Baseball was another experience. My friend Dave Blahnik called me and asked if Jack was interested in playing baseball. Would I be interested in coaching with him? Dave wanted to know if I had any experience with baseball because he knew I was kind of an outdoors guy. I told him proudly that I played minor league, little league, and pony league all as a catcher. I was a little chunky as a youngster and it was good for me to put on the “tools of ignorance” as my dad would say and get behind the plate where all the action was. So, I had experience being knocked into the chain link fences by the bigger kids trying to steal home, getting foul tips in the face, throwing kids out at second base, and being the receiver of some pretty fast adolescent pitches. So there I was coaching third base as the games for the McCandless Athletic Association began. I had this habit of waving runners through third base only to be thrown out at home. Dave would look at me with dismay and ask why I would ever wave them on when there was no chance that they would be safe? I said, ” Dave- the fun is to see if maybe they could make it and the thrill on their faces was worth the chance that maybe, just maybe, they would score a run.” In most instances, they were thrown out and I was surely the turnip to the parents in the stands. But, I loved the moment of wildly waving them on with my smiling face and their smiling face as they raced for home only to be defeated at the tag at home plate. Dave replaced me at third and I ended up at first base where I did the same thing with the kids trying to steal second base. Thrown out again and again, my timing was off in my coaching and Dave finally said for me to be the dugout manager and make sure the kids got their turn at bat. An inauspicious ending to my baseball coaching career but nonetheless rewarding.

Chuck Noll, the Super Bowl winning coach for the Pittsburgh Steelers, had many famous quotes, but the one that struck home to me was when he referred to the process of the game. He said that,” the thrill isn’t the winning, its the doing.” This was my mantra for youth sports. I wanted the kids to have fun. I was not really interested in the score as much as the process of learning the fundamentals of the game, improving from week to week, and having some success in the process. The kids would have plenty of chances to be competitive in the years to come as was the case with my Jack. But at the youth level, I made it known that although I had limited experience in team sports, I had a passion to work with the kids and make sure that they had fun- first and foremost.

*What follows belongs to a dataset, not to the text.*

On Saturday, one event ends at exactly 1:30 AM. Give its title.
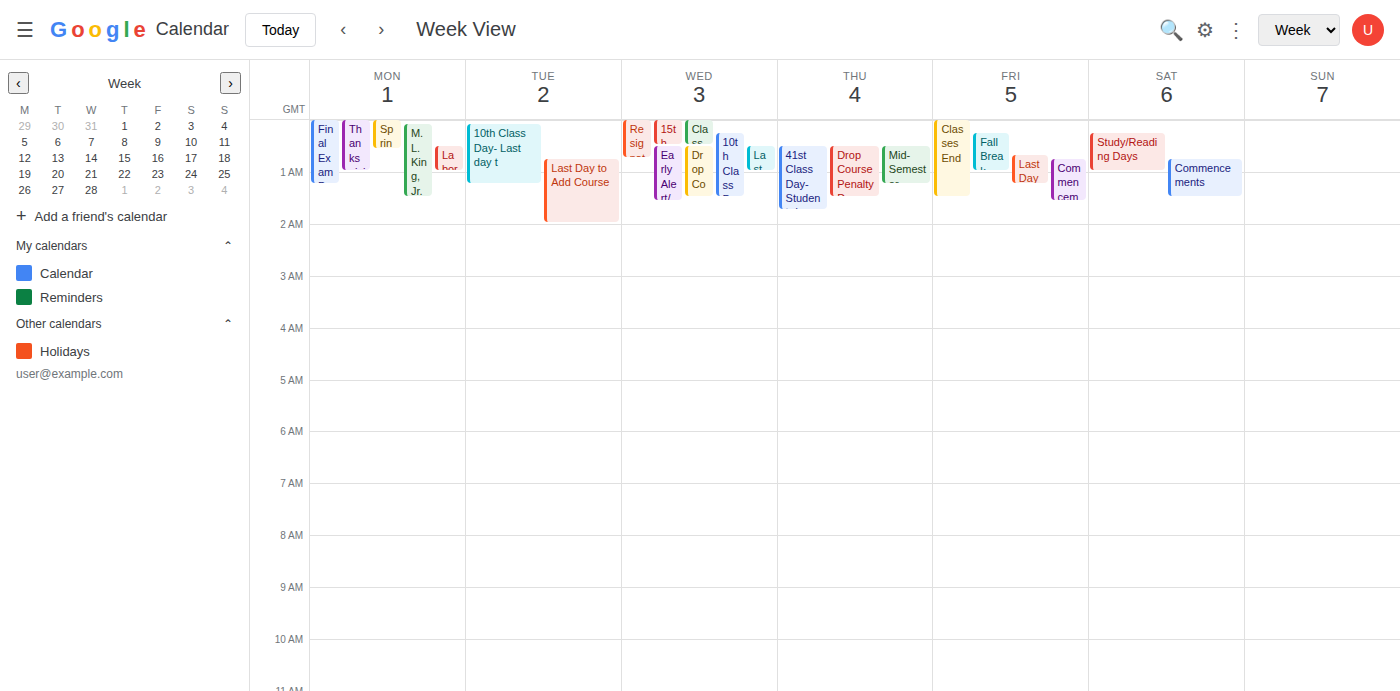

Right before my mom passed away, I was talking to her about coaching baseball and she asked me,” What do you know about baseball? Did you ever play?” It dawned on me that she never saw me play because she only had interest in watching my swimming meets as a kid because she was at the pool anyhow. Baseball games were not her gig and when I showed her my old pictures, she was amazed. The field was right across the street from where I lived but mom never made the trek to see her fat little Patrick behind the plate. We all had a good laugh but those days honed my interest in coaching at the youth level. As the kids got older, I was out of my league and faded to the stands as a spectator. But the memories of the smiling faces, the lessons learned, and the skill improvement, will always bring a smile to my face. ” What was the score,Pat?” ” I don’t know, I am just the coach.” Thanks for reading.